## [JOB]
Could you set down exactly the lines of the data below, starting at the one that holds "X010883Y008402D03*" and ending at the one that holds "X014332Y010863D03*", both included, and only those?

## [Machine-readable electronics designs]
━━━━━━━━━━━━━━━━━━━━━━━━━━━━━━

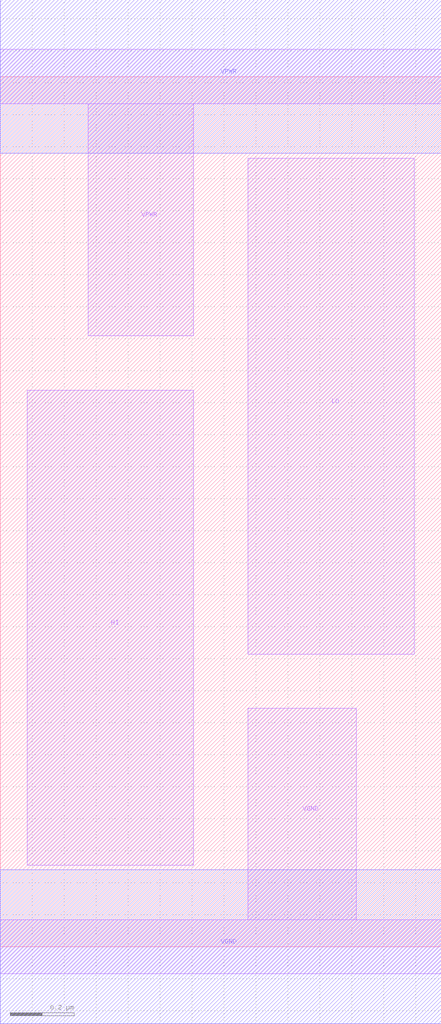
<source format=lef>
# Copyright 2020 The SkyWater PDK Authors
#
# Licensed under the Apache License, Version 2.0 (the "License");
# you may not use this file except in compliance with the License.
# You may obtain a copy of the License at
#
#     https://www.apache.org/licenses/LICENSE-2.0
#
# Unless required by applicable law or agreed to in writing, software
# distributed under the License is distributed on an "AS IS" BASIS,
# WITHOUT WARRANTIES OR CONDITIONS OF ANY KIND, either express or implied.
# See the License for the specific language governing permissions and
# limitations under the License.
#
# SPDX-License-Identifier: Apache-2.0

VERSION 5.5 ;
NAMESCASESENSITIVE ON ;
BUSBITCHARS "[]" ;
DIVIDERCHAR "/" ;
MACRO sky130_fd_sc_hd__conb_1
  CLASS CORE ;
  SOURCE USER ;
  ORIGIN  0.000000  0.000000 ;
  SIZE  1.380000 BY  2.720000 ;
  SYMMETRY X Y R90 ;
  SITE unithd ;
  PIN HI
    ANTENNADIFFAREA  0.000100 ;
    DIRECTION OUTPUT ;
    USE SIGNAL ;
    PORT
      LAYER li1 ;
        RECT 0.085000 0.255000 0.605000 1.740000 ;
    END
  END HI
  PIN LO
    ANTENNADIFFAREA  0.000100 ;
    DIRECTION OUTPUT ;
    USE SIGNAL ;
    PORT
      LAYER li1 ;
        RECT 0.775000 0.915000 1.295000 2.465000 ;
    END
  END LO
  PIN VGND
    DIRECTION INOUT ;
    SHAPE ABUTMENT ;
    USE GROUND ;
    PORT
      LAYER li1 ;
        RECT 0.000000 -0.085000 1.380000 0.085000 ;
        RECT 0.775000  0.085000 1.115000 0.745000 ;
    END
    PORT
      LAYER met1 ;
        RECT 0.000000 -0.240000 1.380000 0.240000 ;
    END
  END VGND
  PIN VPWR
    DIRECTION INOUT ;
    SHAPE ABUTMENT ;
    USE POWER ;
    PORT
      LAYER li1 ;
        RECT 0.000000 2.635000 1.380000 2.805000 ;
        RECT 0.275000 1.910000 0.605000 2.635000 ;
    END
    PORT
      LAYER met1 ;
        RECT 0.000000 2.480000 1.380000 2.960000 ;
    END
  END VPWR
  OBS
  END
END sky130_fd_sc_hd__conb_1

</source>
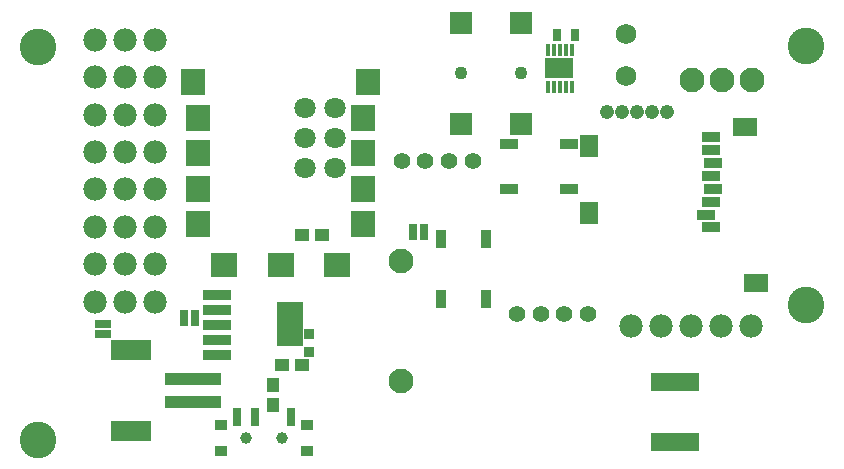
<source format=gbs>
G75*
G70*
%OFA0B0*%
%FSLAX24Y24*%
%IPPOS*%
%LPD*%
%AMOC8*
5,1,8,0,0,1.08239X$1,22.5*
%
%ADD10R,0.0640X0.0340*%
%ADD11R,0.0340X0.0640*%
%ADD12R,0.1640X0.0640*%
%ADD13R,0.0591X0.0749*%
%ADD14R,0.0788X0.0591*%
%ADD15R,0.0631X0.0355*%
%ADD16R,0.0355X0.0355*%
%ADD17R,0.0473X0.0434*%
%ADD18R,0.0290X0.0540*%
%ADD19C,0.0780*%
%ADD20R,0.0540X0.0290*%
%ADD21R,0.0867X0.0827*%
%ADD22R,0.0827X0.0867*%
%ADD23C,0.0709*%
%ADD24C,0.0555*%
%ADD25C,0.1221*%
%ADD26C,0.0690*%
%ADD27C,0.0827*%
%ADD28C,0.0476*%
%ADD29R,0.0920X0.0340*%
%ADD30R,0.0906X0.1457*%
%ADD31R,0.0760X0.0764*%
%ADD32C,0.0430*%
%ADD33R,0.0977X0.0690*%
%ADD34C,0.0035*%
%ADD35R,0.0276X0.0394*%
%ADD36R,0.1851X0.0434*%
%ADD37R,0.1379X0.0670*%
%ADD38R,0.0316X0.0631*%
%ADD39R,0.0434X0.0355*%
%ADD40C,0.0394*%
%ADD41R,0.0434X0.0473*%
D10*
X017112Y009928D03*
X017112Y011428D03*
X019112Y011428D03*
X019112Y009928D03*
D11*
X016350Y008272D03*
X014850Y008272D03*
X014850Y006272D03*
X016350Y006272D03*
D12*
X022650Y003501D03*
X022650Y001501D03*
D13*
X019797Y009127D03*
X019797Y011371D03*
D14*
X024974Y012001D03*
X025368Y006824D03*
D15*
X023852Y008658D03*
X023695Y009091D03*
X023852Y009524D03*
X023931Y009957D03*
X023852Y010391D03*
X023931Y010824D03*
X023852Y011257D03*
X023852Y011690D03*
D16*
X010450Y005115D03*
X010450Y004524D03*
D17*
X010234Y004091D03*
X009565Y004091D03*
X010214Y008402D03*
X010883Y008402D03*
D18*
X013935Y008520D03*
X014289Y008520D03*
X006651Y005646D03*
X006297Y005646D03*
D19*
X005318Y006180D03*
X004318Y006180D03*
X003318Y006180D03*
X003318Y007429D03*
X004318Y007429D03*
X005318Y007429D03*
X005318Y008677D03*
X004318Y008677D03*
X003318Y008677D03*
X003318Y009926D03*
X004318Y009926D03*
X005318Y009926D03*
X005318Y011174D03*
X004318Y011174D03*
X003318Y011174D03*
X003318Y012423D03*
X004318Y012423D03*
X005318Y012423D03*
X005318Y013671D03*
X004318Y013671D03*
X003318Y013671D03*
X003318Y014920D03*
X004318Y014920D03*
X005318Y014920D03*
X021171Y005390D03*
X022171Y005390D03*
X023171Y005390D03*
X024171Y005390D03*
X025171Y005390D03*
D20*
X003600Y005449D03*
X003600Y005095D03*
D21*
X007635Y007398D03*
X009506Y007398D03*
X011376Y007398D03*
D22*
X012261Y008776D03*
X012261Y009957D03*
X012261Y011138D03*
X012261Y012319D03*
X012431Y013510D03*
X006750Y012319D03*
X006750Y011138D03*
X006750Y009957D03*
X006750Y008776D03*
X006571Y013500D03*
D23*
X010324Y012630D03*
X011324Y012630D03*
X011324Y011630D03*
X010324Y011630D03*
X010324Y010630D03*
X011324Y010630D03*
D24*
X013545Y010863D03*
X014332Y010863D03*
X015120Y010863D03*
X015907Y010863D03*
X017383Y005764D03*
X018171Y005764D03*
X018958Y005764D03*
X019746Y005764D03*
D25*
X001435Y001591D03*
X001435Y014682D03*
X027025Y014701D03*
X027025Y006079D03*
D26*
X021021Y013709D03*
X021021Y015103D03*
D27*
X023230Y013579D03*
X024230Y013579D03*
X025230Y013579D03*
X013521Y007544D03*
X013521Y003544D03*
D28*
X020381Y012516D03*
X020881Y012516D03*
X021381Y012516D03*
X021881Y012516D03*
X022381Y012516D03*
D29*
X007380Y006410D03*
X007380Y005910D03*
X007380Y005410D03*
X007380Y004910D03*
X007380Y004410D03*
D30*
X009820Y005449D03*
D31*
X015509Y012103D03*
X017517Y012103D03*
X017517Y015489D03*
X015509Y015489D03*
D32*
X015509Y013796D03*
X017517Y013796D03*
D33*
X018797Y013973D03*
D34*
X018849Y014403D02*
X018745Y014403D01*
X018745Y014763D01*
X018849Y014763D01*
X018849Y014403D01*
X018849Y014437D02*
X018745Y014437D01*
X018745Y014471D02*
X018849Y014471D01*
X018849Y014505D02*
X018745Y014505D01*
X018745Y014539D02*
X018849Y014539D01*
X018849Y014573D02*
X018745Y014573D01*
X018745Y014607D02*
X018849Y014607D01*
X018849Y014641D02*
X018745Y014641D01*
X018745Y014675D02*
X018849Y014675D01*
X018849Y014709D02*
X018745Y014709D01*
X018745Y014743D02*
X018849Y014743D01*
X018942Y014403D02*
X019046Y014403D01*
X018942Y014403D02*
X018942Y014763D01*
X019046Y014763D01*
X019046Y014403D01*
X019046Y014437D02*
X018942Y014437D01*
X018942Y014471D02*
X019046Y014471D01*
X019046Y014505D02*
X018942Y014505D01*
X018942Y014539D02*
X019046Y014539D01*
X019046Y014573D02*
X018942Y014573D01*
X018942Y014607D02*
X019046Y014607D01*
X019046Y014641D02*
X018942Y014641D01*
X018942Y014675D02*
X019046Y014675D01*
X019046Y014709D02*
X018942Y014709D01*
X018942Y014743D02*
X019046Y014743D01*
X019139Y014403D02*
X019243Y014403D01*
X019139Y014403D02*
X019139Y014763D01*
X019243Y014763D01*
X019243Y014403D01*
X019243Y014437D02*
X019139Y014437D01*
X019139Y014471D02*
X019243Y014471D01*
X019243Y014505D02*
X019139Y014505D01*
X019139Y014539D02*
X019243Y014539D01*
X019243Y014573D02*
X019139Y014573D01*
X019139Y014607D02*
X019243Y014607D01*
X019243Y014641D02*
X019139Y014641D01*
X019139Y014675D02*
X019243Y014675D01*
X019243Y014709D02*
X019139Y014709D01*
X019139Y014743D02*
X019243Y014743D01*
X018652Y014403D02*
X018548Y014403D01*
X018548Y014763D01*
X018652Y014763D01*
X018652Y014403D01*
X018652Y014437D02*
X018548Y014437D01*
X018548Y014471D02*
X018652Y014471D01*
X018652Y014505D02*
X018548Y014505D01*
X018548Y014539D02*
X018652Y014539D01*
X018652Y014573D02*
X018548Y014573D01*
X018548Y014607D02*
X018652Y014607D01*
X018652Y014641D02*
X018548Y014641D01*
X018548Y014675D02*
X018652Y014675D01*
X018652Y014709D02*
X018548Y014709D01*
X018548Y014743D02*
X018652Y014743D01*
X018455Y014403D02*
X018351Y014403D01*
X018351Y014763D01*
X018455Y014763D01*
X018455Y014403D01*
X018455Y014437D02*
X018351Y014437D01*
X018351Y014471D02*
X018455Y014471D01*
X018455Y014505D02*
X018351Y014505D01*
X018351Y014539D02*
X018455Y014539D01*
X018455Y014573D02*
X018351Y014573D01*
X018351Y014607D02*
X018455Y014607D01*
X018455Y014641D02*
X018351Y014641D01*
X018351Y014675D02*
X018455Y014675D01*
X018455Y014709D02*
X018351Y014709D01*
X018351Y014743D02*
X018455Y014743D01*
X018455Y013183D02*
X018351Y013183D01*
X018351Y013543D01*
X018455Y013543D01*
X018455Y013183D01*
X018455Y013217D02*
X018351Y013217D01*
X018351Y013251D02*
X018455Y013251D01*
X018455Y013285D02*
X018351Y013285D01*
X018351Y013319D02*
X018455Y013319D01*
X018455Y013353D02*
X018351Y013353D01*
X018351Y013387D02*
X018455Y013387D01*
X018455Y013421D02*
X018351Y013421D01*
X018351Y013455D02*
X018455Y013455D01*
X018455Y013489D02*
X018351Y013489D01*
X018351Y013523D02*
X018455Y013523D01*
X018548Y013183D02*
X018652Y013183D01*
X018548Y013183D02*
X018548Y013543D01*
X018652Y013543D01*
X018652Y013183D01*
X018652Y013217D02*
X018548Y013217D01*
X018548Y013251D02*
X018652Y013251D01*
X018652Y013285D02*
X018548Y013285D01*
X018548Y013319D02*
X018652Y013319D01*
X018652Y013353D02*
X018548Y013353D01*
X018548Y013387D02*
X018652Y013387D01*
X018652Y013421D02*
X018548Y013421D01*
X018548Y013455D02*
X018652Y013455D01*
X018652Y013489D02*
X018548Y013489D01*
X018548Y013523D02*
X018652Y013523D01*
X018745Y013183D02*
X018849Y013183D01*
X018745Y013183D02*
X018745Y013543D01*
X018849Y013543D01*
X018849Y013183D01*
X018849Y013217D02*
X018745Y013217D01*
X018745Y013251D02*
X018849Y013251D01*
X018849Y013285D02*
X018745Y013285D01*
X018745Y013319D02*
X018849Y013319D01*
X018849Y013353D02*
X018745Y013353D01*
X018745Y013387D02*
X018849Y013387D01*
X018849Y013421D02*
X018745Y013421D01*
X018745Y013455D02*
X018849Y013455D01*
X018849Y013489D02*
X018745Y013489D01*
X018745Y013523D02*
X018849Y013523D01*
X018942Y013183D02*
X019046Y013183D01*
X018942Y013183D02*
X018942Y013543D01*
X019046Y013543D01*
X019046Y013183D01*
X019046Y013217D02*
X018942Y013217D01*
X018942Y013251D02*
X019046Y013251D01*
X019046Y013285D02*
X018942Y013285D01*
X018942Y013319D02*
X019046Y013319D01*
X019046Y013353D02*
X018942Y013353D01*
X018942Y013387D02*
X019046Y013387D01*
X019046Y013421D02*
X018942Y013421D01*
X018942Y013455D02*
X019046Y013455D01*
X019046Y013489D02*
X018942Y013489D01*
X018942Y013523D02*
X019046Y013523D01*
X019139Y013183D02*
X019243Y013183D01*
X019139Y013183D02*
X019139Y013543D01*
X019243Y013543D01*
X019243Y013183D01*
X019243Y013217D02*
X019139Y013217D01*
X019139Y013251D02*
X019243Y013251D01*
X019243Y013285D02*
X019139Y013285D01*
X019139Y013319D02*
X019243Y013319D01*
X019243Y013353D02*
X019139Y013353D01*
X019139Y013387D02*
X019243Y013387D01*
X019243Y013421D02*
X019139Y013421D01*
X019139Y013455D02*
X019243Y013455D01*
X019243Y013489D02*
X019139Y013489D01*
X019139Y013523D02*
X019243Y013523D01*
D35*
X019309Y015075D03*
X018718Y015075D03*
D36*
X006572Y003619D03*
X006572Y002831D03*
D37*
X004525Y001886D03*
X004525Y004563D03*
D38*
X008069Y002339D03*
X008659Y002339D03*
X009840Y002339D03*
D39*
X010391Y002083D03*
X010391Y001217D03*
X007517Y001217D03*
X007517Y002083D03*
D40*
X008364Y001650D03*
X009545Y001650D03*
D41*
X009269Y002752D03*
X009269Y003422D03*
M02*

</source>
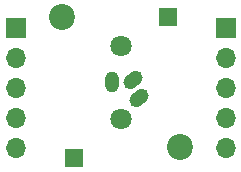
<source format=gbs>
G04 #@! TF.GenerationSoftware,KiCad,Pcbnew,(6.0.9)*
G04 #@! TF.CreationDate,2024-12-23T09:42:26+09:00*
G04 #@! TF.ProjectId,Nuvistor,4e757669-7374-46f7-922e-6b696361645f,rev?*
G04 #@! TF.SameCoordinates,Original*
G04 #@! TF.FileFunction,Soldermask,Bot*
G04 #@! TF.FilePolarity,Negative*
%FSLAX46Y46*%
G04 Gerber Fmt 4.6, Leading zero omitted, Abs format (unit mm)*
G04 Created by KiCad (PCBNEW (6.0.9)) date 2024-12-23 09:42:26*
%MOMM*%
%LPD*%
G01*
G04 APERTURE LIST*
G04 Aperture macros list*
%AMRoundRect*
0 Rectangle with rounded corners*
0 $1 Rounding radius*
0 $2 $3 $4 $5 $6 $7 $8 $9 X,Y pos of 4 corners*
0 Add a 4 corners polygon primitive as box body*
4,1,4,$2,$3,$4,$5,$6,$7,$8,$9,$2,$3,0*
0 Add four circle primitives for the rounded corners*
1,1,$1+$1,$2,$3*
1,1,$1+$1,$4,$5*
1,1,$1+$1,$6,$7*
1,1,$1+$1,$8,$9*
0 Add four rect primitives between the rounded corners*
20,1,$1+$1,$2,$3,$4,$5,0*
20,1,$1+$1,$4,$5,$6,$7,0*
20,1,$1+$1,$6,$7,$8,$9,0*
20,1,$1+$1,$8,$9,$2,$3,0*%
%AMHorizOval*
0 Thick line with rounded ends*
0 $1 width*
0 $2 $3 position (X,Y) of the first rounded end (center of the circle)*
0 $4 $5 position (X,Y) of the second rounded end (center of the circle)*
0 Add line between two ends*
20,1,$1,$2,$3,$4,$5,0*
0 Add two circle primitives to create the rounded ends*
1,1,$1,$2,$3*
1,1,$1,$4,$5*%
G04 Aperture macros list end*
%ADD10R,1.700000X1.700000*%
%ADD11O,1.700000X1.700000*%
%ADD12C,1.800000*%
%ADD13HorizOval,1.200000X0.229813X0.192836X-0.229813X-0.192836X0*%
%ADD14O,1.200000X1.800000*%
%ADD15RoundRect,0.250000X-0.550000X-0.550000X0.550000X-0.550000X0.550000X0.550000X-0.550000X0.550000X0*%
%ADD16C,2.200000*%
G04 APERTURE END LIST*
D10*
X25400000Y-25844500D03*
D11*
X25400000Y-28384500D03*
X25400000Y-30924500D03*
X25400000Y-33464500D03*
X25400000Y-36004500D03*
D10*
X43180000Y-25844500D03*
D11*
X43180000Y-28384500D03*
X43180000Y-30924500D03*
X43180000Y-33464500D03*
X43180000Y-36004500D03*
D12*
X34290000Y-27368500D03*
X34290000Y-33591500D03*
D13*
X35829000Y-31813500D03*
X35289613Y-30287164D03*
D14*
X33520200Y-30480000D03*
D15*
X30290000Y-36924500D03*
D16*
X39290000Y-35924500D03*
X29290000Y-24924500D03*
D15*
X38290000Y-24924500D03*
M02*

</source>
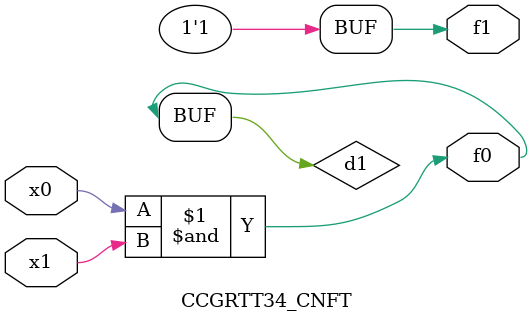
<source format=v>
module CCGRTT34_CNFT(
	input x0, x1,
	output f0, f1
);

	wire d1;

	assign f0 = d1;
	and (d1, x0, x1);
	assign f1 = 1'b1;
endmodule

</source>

━━━━━━━━━━━━━━━━━━━━━━━━━━━━━━

## [TASK RESPONSE]
X010883Y008402D03*
D18*
X013935Y008520D03*
X014289Y008520D03*
X006651Y005646D03*
X006297Y005646D03*
D19*
X005318Y006180D03*
X004318Y006180D03*
X003318Y006180D03*
X003318Y007429D03*
X004318Y007429D03*
X005318Y007429D03*
X005318Y008677D03*
X004318Y008677D03*
X003318Y008677D03*
X003318Y009926D03*
X004318Y009926D03*
X005318Y009926D03*
X005318Y011174D03*
X004318Y011174D03*
X003318Y011174D03*
X003318Y012423D03*
X004318Y012423D03*
X005318Y012423D03*
X005318Y013671D03*
X004318Y013671D03*
X003318Y013671D03*
X003318Y014920D03*
X004318Y014920D03*
X005318Y014920D03*
X021171Y005390D03*
X022171Y005390D03*
X023171Y005390D03*
X024171Y005390D03*
X025171Y005390D03*
D20*
X003600Y005449D03*
X003600Y005095D03*
D21*
X007635Y007398D03*
X009506Y007398D03*
X011376Y007398D03*
D22*
X012261Y008776D03*
X012261Y009957D03*
X012261Y011138D03*
X012261Y012319D03*
X012431Y013510D03*
X006750Y012319D03*
X006750Y011138D03*
X006750Y009957D03*
X006750Y008776D03*
X006571Y013500D03*
D23*
X010324Y012630D03*
X011324Y012630D03*
X011324Y011630D03*
X010324Y011630D03*
X010324Y010630D03*
X011324Y010630D03*
D24*
X013545Y010863D03*
X014332Y010863D03*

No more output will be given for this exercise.